I check my binding screws fairly regularly, but today was only a three hour day for me and my screws were loose by the end! I'm pretty sure, another run or two and my back binding may have popped right off my board. I obviously re-tightened them when I learned they were loose, but I don't understand how they could have came loose so quickly...bad screws? Not tight enough to being with? I don't know what's going on, so I thought I'd throw it out to you guys and see if any of you have had similar issues or solutions to this problem.


----------



## Dmilkman (Jan 31, 2013)

I had this issue after repositioning my bindings back on the board. The next couple of times I went out they started to loosen up. It's not the screws, man up and give it a nice torque brah. 

D


----------



## snowklinger (Aug 30, 2011)

2 things:

-metal or plastic disc? If metal, this is pretty normal as you have all these intolerant components heating and cooling, wiggling is guaranteed. If plastic discs, you should be able to crank enuf to overcome the loosening.

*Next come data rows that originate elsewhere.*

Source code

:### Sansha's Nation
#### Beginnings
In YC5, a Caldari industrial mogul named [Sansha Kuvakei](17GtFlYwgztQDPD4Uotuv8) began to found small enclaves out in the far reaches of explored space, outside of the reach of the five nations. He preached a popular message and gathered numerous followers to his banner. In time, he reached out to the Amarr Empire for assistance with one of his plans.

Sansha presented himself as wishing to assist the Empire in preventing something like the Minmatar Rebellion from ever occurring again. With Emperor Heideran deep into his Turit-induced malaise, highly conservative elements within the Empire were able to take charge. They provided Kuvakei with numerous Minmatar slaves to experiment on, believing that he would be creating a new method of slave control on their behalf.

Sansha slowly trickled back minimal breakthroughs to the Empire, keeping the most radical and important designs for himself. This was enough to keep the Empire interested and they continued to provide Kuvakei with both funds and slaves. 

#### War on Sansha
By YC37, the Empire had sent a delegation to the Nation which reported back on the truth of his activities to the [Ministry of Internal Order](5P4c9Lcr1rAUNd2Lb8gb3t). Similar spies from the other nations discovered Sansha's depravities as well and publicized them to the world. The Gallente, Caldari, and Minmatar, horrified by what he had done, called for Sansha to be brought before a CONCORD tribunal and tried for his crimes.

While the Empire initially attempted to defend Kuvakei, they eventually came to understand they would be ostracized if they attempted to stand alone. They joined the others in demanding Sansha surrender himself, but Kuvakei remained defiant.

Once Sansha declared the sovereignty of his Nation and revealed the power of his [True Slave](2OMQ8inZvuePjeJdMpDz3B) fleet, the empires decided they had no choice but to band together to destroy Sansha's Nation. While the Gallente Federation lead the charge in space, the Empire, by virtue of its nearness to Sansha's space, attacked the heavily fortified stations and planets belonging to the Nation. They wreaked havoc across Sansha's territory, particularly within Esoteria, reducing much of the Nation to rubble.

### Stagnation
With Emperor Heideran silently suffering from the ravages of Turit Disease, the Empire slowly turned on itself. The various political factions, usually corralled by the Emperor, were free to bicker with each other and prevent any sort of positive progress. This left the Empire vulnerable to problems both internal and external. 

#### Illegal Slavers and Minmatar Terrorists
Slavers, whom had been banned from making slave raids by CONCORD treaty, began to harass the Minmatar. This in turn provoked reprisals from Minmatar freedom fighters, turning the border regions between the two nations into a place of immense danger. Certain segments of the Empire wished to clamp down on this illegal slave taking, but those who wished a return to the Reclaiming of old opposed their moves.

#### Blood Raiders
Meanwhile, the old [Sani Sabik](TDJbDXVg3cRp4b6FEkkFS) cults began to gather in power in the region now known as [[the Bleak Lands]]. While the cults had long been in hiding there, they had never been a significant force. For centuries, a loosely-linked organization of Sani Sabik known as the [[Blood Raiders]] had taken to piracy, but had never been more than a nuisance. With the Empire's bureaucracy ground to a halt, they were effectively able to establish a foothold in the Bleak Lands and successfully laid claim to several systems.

-put a drop of clear nail polish in the inserts before you tighten; credit: AngrySnowboarder, the BurtonAvenger.

I have had both kinds of bindings, problems, and solutions.


----------



## DToay34 (Oct 30, 2013)

Thanks guys. They are plastic so I'll make sure to crank them down pretty good and try the nail polish trick.


----------



## speedjason (May 2, 2013)

some blue locktite.


----------



## 2hipp4u (Dec 24, 2010)

Blue thread lock is a little less ghetto.


----------



## speedjason (May 2, 2013)

man this happend to me today. I put the bindings on my board at home last night 70F. today it was below 10F and the screws became loose.:huh: gonna start bringing my tools.


----------



## snowklinger (Aug 30, 2011)

2hipp4u said:


> Blue thread lock is ghetto.


fixed4u




.


----------



## 2hipp4u (Dec 24, 2010)

Hood bitches be all up in polish on a board.


----------



## chomps1211 (Mar 30, 2011)

Are these bindings by any chance reflex Cartel's? (...or any kind of Burton reflex binding?)
I had this happen to me with my Med. reflex's when I mounted them on my wide board! (_...actually had a screw rolling around loose under the foot pad when I opened it!!!_) I know the disk insert for them is supposed to "flex" and I thought maybe with the bindings being too small really for a wide board that the extra effort and leverage used to edge that wide board caused them to flex right out of the inserts.

I might be wrong about why that happened, but I also know that I am _totally_ OCD about keeping my binding screws tight, so I know _"I"_ didn't fuck up and forget to tighten them. :dunno:


----------



## cav0011 (Jan 4, 2009)

It just happens sometimes. Its not a huge deal and almost every lift has screwdrivers nearby.

One time I had to ride one footed because my EST bindings came completely off ;_; I noticed before I lost the screws however but it was super scary.


----------



## thatkidwho (Feb 15, 2014)

Toothpaste, nail polish, blue locktite or teflon tape will work. If your screws have a channel fill it up and let it them dry for a few minutes then install.


----------



## DToay34 (Oct 30, 2013)

I have Rome 390 boss bindings but they are on a wide board so who knows what was going on. I got them screwed down tight right now so we'll see Thursday what happens.


----------